OFs are benign fibro-osseous neoplasms affecting the craniofacial skeleton.[4] There are three variants: cemento-OF (COF), juvenile trabecular OF (JTOF), and juvenile psammomatoid OF (JPOF).[5] COF is a slow-growing benign neoplasm with an odontogenic origin. It is rare with a peak of incidence in the third and fourth decades of life and female predilection (5:1). Affects exclusively the mandible and maxilla.[8] The surgical resection is the main treatment and recurrences are rare.[1] JTOF is also rare with no gender predomination and occurs mainly in children between 8 and 12 years. Affects predominantly the maxilla and mandible. Extragnathic occurrence is rare. JPOF is an uncommon tumor which the mean age ranges from 16 to 33 years. It occurs mainly in the extragnathic craniofacial bones, as the orbit and ethmoid in 72% of the cases. Radiographically, the JPOF is usually well delineated at the periphery with varying degrees of radiolucency and radiopacity. Lesions that are more aggressive may show cortical thinning and perforation. Being well-demarcated distinguishes it from other fibro- osseous lesions such as FD.[1,9] Both JTOF and JPOF are benign and the treatment should be the complete resection. However, recurrence is higher than in COF and malignant transformation has not been reported.[10,11]
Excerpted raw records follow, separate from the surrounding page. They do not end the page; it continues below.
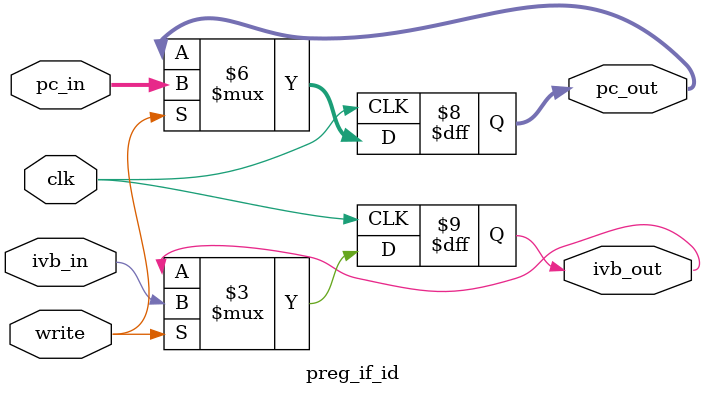
<source format=sv>
`timescale 1ns / 1ps

module preg_if_id(
    input clk,
    input write,
    input [31:0] pc_in,
    input ivb_in,
    output reg [31:0] pc_out,
    output reg ivb_out
    );
    
    always @ (posedge clk) begin
        if (write) begin
            pc_out = pc_in; // PC will not match up with instr if not -4
            ivb_out = ivb_in;
        end
    end
    
endmodule

</source>
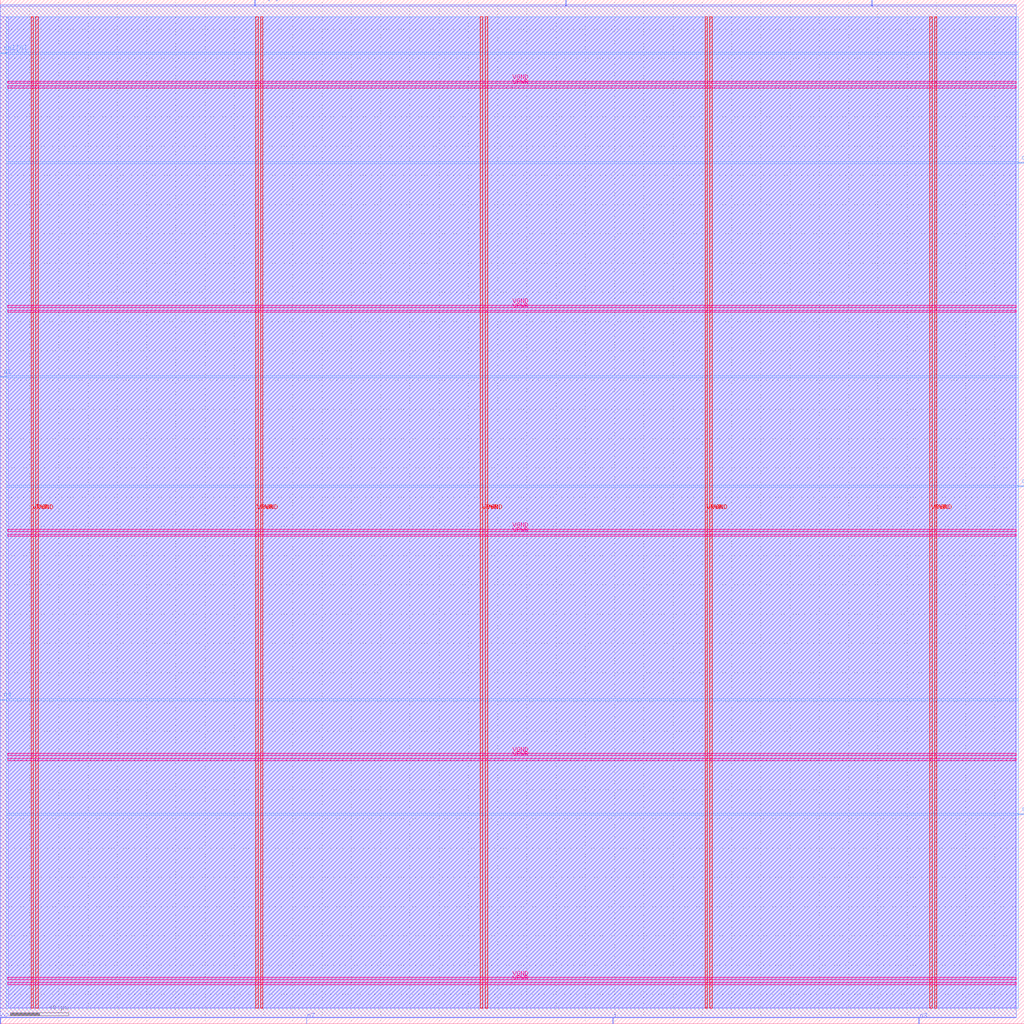
<source format=lef>
VERSION 5.7 ;
  NOWIREEXTENSIONATPIN ON ;
  DIVIDERCHAR "/" ;
  BUSBITCHARS "[]" ;
MACRO demux_1_8
  CLASS BLOCK ;
  FOREIGN demux_1_8 ;
  ORIGIN 0.000 0.000 ;
  SIZE 700.000 BY 700.000 ;
  PIN VGND
    DIRECTION INOUT ;
    USE GROUND ;
    PORT
      LAYER met4 ;
        RECT 24.340 10.640 25.940 688.400 ;
    END
    PORT
      LAYER met4 ;
        RECT 177.940 10.640 179.540 688.400 ;
    END
    PORT
      LAYER met4 ;
        RECT 331.540 10.640 333.140 688.400 ;
    END
    PORT
      LAYER met4 ;
        RECT 485.140 10.640 486.740 688.400 ;
    END
    PORT
      LAYER met4 ;
        RECT 638.740 10.640 640.340 688.400 ;
    END
    PORT
      LAYER met5 ;
        RECT 5.280 30.030 694.380 31.630 ;
    END
    PORT
      LAYER met5 ;
        RECT 5.280 183.210 694.380 184.810 ;
    END
    PORT
      LAYER met5 ;
        RECT 5.280 336.390 694.380 337.990 ;
    END
    PORT
      LAYER met5 ;
        RECT 5.280 489.570 694.380 491.170 ;
    END
    PORT
      LAYER met5 ;
        RECT 5.280 642.750 694.380 644.350 ;
    END
  END VGND
  PIN VPWR
    DIRECTION INOUT ;
    USE POWER ;
    PORT
      LAYER met4 ;
        RECT 21.040 10.640 22.640 688.400 ;
    END
    PORT
      LAYER met4 ;
        RECT 174.640 10.640 176.240 688.400 ;
    END
    PORT
      LAYER met4 ;
        RECT 328.240 10.640 329.840 688.400 ;
    END
    PORT
      LAYER met4 ;
        RECT 481.840 10.640 483.440 688.400 ;
    END
    PORT
      LAYER met4 ;
        RECT 635.440 10.640 637.040 688.400 ;
    END
    PORT
      LAYER met5 ;
        RECT 5.280 26.730 694.380 28.330 ;
    END
    PORT
      LAYER met5 ;
        RECT 5.280 179.910 694.380 181.510 ;
    END
    PORT
      LAYER met5 ;
        RECT 5.280 333.090 694.380 334.690 ;
    END
    PORT
      LAYER met5 ;
        RECT 5.280 486.270 694.380 487.870 ;
    END
    PORT
      LAYER met5 ;
        RECT 5.280 639.450 694.380 641.050 ;
    END
  END VPWR
  PIN clk
    DIRECTION INPUT ;
    USE SIGNAL ;
    ANTENNAGATEAREA 0.852000 ;
    PORT
      LAYER met3 ;
        RECT 696.000 367.240 700.000 367.840 ;
    END
  END clk
  PIN i
    DIRECTION INPUT ;
    USE SIGNAL ;
    ANTENNAGATEAREA 0.990000 ;
    PORT
      LAYER met2 ;
        RECT 418.690 0.000 418.970 4.000 ;
    END
  END i
  PIN o0
    DIRECTION OUTPUT TRISTATE ;
    USE SIGNAL ;
    ANTENNADIFFAREA 0.795200 ;
    PORT
      LAYER met2 ;
        RECT 595.790 696.000 596.070 700.000 ;
    END
  END o0
  PIN o1
    DIRECTION OUTPUT TRISTATE ;
    USE SIGNAL ;
    ANTENNADIFFAREA 0.795200 ;
    PORT
      LAYER met3 ;
        RECT 0.000 442.040 4.000 442.640 ;
    END
  END o1
  PIN o2
    DIRECTION OUTPUT TRISTATE ;
    USE SIGNAL ;
    ANTENNADIFFAREA 0.795200 ;
    PORT
      LAYER met2 ;
        RECT 0.090 0.000 0.370 4.000 ;
    END
  END o2
  PIN o3
    DIRECTION OUTPUT TRISTATE ;
    USE SIGNAL ;
    ANTENNADIFFAREA 0.795200 ;
    PORT
      LAYER met2 ;
        RECT 627.990 0.000 628.270 4.000 ;
    END
  END o3
  PIN o4
    DIRECTION OUTPUT TRISTATE ;
    USE SIGNAL ;
    ANTENNADIFFAREA 0.795200 ;
    PORT
      LAYER met3 ;
        RECT 0.000 221.040 4.000 221.640 ;
    END
  END o4
  PIN o5
    DIRECTION OUTPUT TRISTATE ;
    USE SIGNAL ;
    ANTENNADIFFAREA 0.795200 ;
    PORT
      LAYER met2 ;
        RECT 386.490 696.000 386.770 700.000 ;
    END
  END o5
  PIN o6
    DIRECTION OUTPUT TRISTATE ;
    USE SIGNAL ;
    ANTENNADIFFAREA 0.445500 ;
    PORT
      LAYER met3 ;
        RECT 696.000 588.240 700.000 588.840 ;
    END
  END o6
  PIN o7
    DIRECTION OUTPUT TRISTATE ;
    USE SIGNAL ;
    ANTENNADIFFAREA 0.795200 ;
    PORT
      LAYER met2 ;
        RECT 209.390 0.000 209.670 4.000 ;
    END
  END o7
  PIN sel[0]
    DIRECTION INPUT ;
    USE SIGNAL ;
    ANTENNAGATEAREA 0.990000 ;
    PORT
      LAYER met3 ;
        RECT 0.000 663.040 4.000 663.640 ;
    END
  END sel[0]
  PIN sel[1]
    DIRECTION INPUT ;
    USE SIGNAL ;
    ANTENNAGATEAREA 0.990000 ;
    PORT
      LAYER met2 ;
        RECT 173.970 696.000 174.250 700.000 ;
    END
  END sel[1]
  PIN sel[2]
    DIRECTION INPUT ;
    USE SIGNAL ;
    ANTENNAGATEAREA 0.990000 ;
    PORT
      LAYER met3 ;
        RECT 696.000 142.840 700.000 143.440 ;
    END
  END sel[2]
  OBS
      LAYER li1 ;
        RECT 5.520 10.795 694.140 688.245 ;
      LAYER met1 ;
        RECT 0.070 10.640 694.530 688.400 ;
      LAYER met2 ;
        RECT 0.100 695.720 173.690 696.730 ;
        RECT 174.530 695.720 386.210 696.730 ;
        RECT 387.050 695.720 595.510 696.730 ;
        RECT 596.350 695.720 694.510 696.730 ;
        RECT 0.100 4.280 694.510 695.720 ;
        RECT 0.650 4.000 209.110 4.280 ;
        RECT 209.950 4.000 418.410 4.280 ;
        RECT 419.250 4.000 627.710 4.280 ;
        RECT 628.550 4.000 694.510 4.280 ;
      LAYER met3 ;
        RECT 4.000 664.040 696.000 688.325 ;
        RECT 4.400 662.640 696.000 664.040 ;
        RECT 4.000 589.240 696.000 662.640 ;
        RECT 4.000 587.840 695.600 589.240 ;
        RECT 4.000 443.040 696.000 587.840 ;
        RECT 4.400 441.640 696.000 443.040 ;
        RECT 4.000 368.240 696.000 441.640 ;
        RECT 4.000 366.840 695.600 368.240 ;
        RECT 4.000 222.040 696.000 366.840 ;
        RECT 4.400 220.640 696.000 222.040 ;
        RECT 4.000 143.840 696.000 220.640 ;
        RECT 4.000 142.440 695.600 143.840 ;
        RECT 4.000 10.715 696.000 142.440 ;
  END
END demux_1_8
END LIBRARY


</source>
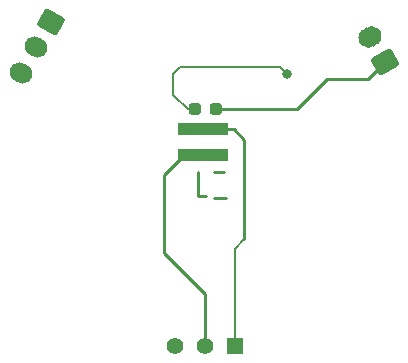
<source format=gbr>
%TF.GenerationSoftware,KiCad,Pcbnew,(6.0.8-1)-1*%
%TF.CreationDate,2022-11-30T21:50:01-05:00*%
%TF.ProjectId,Untitled,556e7469-746c-4656-942e-6b696361645f,rev?*%
%TF.SameCoordinates,Original*%
%TF.FileFunction,Copper,L1,Top*%
%TF.FilePolarity,Positive*%
%FSLAX46Y46*%
G04 Gerber Fmt 4.6, Leading zero omitted, Abs format (unit mm)*
G04 Created by KiCad (PCBNEW (6.0.8-1)-1) date 2022-11-30 21:50:01*
%MOMM*%
%LPD*%
G01*
G04 APERTURE LIST*
G04 Aperture macros list*
%AMRoundRect*
0 Rectangle with rounded corners*
0 $1 Rounding radius*
0 $2 $3 $4 $5 $6 $7 $8 $9 X,Y pos of 4 corners*
0 Add a 4 corners polygon primitive as box body*
4,1,4,$2,$3,$4,$5,$6,$7,$8,$9,$2,$3,0*
0 Add four circle primitives for the rounded corners*
1,1,$1+$1,$2,$3*
1,1,$1+$1,$4,$5*
1,1,$1+$1,$6,$7*
1,1,$1+$1,$8,$9*
0 Add four rect primitives between the rounded corners*
20,1,$1+$1,$2,$3,$4,$5,0*
20,1,$1+$1,$4,$5,$6,$7,0*
20,1,$1+$1,$6,$7,$8,$9,0*
20,1,$1+$1,$8,$9,$2,$3,0*%
%AMHorizOval*
0 Thick line with rounded ends*
0 $1 width*
0 $2 $3 position (X,Y) of the first rounded end (center of the circle)*
0 $4 $5 position (X,Y) of the second rounded end (center of the circle)*
0 Add line between two ends*
20,1,$1,$2,$3,$4,$5,0*
0 Add two circle primitives to create the rounded ends*
1,1,$1,$2,$3*
1,1,$1,$4,$5*%
G04 Aperture macros list end*
%TA.AperFunction,SMDPad,CuDef*%
%ADD10RoundRect,0.237500X-0.287500X-0.237500X0.287500X-0.237500X0.287500X0.237500X-0.287500X0.237500X0*%
%TD*%
%TA.AperFunction,SMDPad,CuDef*%
%ADD11R,4.300000X1.100000*%
%TD*%
%TA.AperFunction,ComponentPad*%
%ADD12RoundRect,0.250000X-0.327868X0.882115X-0.927868X-0.157115X0.327868X-0.882115X0.927868X0.157115X0*%
%TD*%
%TA.AperFunction,ComponentPad*%
%ADD13HorizOval,1.700000X-0.108253X0.062500X0.108253X-0.062500X0*%
%TD*%
%TA.AperFunction,ComponentPad*%
%ADD14R,1.397000X1.397000*%
%TD*%
%TA.AperFunction,ComponentPad*%
%ADD15C,1.397000*%
%TD*%
%TA.AperFunction,ComponentPad*%
%ADD16RoundRect,0.250000X0.949519X-0.144615X0.349519X0.894615X-0.949519X0.144615X-0.349519X-0.894615X0*%
%TD*%
%TA.AperFunction,ComponentPad*%
%ADD17HorizOval,1.700000X0.129904X0.075000X-0.129904X-0.075000X0*%
%TD*%
%TA.AperFunction,ViaPad*%
%ADD18C,0.800000*%
%TD*%
%TA.AperFunction,Conductor*%
%ADD19C,0.200000*%
%TD*%
%TA.AperFunction,Conductor*%
%ADD20C,0.250000*%
%TD*%
G04 APERTURE END LIST*
D10*
%TO.P,REF\u002A\u002A,1*%
%TO.N,N/C*%
X102865000Y-55200000D03*
%TO.P,REF\u002A\u002A,2*%
X104615000Y-55200000D03*
%TD*%
D11*
%TO.P,REF\u002A\u002A,1*%
%TO.N,N/C*%
X103490000Y-56910000D03*
%TO.P,REF\u002A\u002A,2*%
X103490000Y-59110000D03*
%TD*%
D12*
%TO.P,REF\u002A\u002A,1*%
%TO.N,N/C*%
X90600000Y-47800000D03*
D13*
%TO.P,REF\u002A\u002A,2*%
X89350000Y-49965064D03*
%TO.P,REF\u002A\u002A,3*%
X88100000Y-52130127D03*
%TD*%
D14*
%TO.P,REF\u002A\u002A,1*%
%TO.N,N/C*%
X106187500Y-75250100D03*
D15*
%TO.P,REF\u002A\u002A,2*%
X103647500Y-75250100D03*
%TO.P,REF\u002A\u002A,3*%
X101107500Y-75250100D03*
%TD*%
D16*
%TO.P,REF\u002A\u002A,1*%
%TO.N,N/C*%
X118879664Y-51220032D03*
D17*
%TO.P,REF\u002A\u002A,2*%
X117629664Y-49054968D03*
%TD*%
D18*
%TO.N,*%
X110600000Y-52200000D03*
%TD*%
D19*
%TO.N,*%
X110600000Y-52200000D02*
X110000000Y-51600000D01*
D20*
X103490000Y-59110000D02*
X101890000Y-59110000D01*
X101890000Y-59110000D02*
X100200000Y-60800000D01*
X114042316Y-52642316D02*
X117457380Y-52642316D01*
X100200000Y-67400000D02*
X103672500Y-70872500D01*
X103490000Y-56910000D02*
X106110000Y-56910000D01*
D19*
X101000000Y-54000000D02*
X102200000Y-55200000D01*
D20*
X111484632Y-55200000D02*
X114042316Y-52642316D01*
D19*
X110000000Y-51600000D02*
X101600000Y-51600000D01*
D20*
X103110000Y-62570000D02*
X103110000Y-60540000D01*
X103647500Y-70897500D02*
X103647500Y-75250100D01*
X104410000Y-60480000D02*
X105260000Y-60480000D01*
X117457380Y-52642316D02*
X118879664Y-51220032D01*
X104815000Y-55200000D02*
X111484632Y-55200000D01*
D19*
X102200000Y-55200000D02*
X102865000Y-55200000D01*
D20*
X104410000Y-62680000D02*
X105460000Y-62680000D01*
X106110000Y-56910000D02*
X107000000Y-57800000D01*
D19*
X101000000Y-52200000D02*
X101000000Y-54000000D01*
D20*
X103672500Y-70872500D02*
X103647500Y-70897500D01*
X103760000Y-62570000D02*
X103110000Y-62570000D01*
D19*
X101600000Y-51600000D02*
X101000000Y-52200000D01*
D20*
X100200000Y-60800000D02*
X100200000Y-67400000D01*
D19*
X106187500Y-75250100D02*
X106187500Y-67012500D01*
X106187500Y-67012500D02*
X107000000Y-66200000D01*
D20*
X107000000Y-57800000D02*
X107000000Y-66200000D01*
%TD*%
M02*

</source>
FD is a skeletal developmental anomaly in which normal medullary bone is replaced by fibrous tissue. The lesions of the ethmoidal and sphenoid sinuses are seen less commonly. The monostotic form is observed in approximately 70–80%, whereas the involvement of the craniofacial bones in these lesions is approximately 25%. The polyostotic form is observed in approximately 30%, and in these lesions, which are observed in younger ages, the involvement of the craniofacial bones is approximately 50%. The association between polyostotic disease, abnormal skin pigmentation, and endocrinopathies may configure the McCune-Albright syndrome.[2] Clinical findings may vary according to the tumoral bone involvement (headache, facial pain, proptosis, vertigo, facial asymmetry, cranial nerve dysfunction, sinus infections/inflammation, visual or auditory impairment, and visual disturbances). The most common appearance of FD on CT scan is an expanded bone with ground-glass appearance. In monostotic FD, MRI often mimics a tumor: the fibrous tissue tends to enhance and signal intensity may be intermediate both in T1- and T2- weighted images and it enhances after gadolinium injection as a well-vascularized lesion. Sarcomatous degeneration can occur in 4–11% os the cases. Surgical resection is the main option when it is feasible and should be considered in cases of progressive growing, cranial nerve compressions, and sarcomatous transformation.[13]

FGC is a rare fibro-osseous disease. It affects da jaws characterized by a multifocal lesion with progressive growth I can be autosomal dominant but sporadic cases are also described. The treatment is challenging and complete surgical resection usually is impossible and the recurrence rates are high.[5]

Cemento-osseous dysplasia is the most common benign fibro-osseous lesion of the jaw. It occurs exclusively in the tooth-bearing regions of the jaw. In general, require no treatment and can be monitored during routine dental appointments.[5]

Clinical, radiographic, and microscopic parameters that distinguish among OFs and FD are summarized in Table 1.

Table 1:

Summary of different types of fibrous-osseous lesions.

CONCLUSION

There are many differential diagnoses in skull base lesions. Most common are benign bone tumors; however, fibro- osseous lesions should be remembered mainly FD and OFs as possible causes. In general, these lesions must be treated with a complete surgical resection, minimizing the recurrence rates.